Passage |
^^^^^^^^

# FS: 37 Gallon Tall



## Glenn B (May 1, 2010)

Good day folks,

Yes, it is almost Christmas time, and everyone is scrambling around looking for that perfect gift.
I have for sale, a 37 gal. tall aquarium with the following accessories.
Matching stand
Full glass top, brand new still in the box.
A matching light fixture, single flourecent (sp) 18 inch bulb. 
An in tank heater, and a selection of plastic plants you can choose from. There is no filter with this unit. 
I really want to move this tank. Its the last one I have as we leave the hobby.
Make me an offer (reasonable) and lets make someones Christmas a little brighter.
looking for offers between 200 and 7000 dollars. (this to comply with the rules of having a price on the article)
Thanks.


----------



## Tequilla (Nov 18, 2011)

Good evening,

As per site rules, You'll need to put a price.


----------



## Glenn B (May 1, 2010)

*Rules and price*

what is the point in putting a price on an article, when the folks on here automatically low ball the asking price. Why is that rule in place?? What does it accomplish except to start the cheap skates lathering up to get their ridiculous offers in. 
I think your rules need a tad of revamping, but to comply, I will put a price on the article.


----------



## gklaw (May 31, 2010)

Glenn B said:


> what is the point in putting a price on an article, when the folks on here automatically low ball the asking price. Why is that rule in place?? What does it accomplish except to start the cheap skates lathering up to get their ridiculous offers in.

^^^^^^^^

Entries provided |
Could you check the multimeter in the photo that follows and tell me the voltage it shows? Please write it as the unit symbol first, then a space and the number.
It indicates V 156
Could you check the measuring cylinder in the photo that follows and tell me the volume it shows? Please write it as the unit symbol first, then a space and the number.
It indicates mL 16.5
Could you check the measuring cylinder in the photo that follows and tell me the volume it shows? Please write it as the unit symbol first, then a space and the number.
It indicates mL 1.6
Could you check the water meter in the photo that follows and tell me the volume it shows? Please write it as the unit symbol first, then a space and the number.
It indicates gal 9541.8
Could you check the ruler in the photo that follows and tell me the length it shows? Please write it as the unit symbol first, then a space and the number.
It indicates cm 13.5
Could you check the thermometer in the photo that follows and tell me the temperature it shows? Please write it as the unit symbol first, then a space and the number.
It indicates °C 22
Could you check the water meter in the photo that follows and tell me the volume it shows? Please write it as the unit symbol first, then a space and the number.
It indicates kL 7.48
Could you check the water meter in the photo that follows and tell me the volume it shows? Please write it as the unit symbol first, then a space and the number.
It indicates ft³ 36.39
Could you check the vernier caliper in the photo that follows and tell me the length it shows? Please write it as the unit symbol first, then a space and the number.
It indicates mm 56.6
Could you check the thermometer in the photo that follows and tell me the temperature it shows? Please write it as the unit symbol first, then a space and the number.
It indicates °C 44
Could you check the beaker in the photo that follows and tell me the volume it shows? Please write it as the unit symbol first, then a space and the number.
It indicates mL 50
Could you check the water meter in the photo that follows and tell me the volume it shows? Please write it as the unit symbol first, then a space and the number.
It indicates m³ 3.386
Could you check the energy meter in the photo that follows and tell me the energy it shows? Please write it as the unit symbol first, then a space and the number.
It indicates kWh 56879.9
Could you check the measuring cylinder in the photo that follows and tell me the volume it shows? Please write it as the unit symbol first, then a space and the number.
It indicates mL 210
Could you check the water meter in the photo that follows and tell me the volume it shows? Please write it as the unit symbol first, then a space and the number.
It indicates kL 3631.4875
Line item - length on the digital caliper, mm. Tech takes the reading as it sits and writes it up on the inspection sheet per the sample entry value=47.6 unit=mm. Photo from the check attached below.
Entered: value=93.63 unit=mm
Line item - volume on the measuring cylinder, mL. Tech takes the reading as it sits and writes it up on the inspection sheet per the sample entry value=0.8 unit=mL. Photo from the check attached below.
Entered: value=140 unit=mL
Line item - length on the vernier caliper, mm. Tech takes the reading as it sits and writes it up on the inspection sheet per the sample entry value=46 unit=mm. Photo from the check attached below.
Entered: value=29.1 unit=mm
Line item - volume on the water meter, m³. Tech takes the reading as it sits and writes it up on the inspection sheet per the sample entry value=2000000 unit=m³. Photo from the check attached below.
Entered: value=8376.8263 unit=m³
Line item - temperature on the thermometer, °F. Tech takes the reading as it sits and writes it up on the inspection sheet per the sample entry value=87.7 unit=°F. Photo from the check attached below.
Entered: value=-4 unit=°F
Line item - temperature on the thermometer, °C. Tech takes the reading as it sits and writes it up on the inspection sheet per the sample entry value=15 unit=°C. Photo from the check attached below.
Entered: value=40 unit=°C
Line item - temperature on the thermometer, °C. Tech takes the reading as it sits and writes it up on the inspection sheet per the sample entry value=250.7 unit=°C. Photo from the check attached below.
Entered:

^^^^^^^^

Directions |
Please answer these from the aquarium sale thread, one line each:
(a) How long is the bulb in the light fixture?
(b) Which piece of equipment does the seller say is not included?
(c) What range of offers is the seller looking for?

Response area |
(a) 18 inches.
(b) A filter.
(c) Between 200 and 7000 dollars.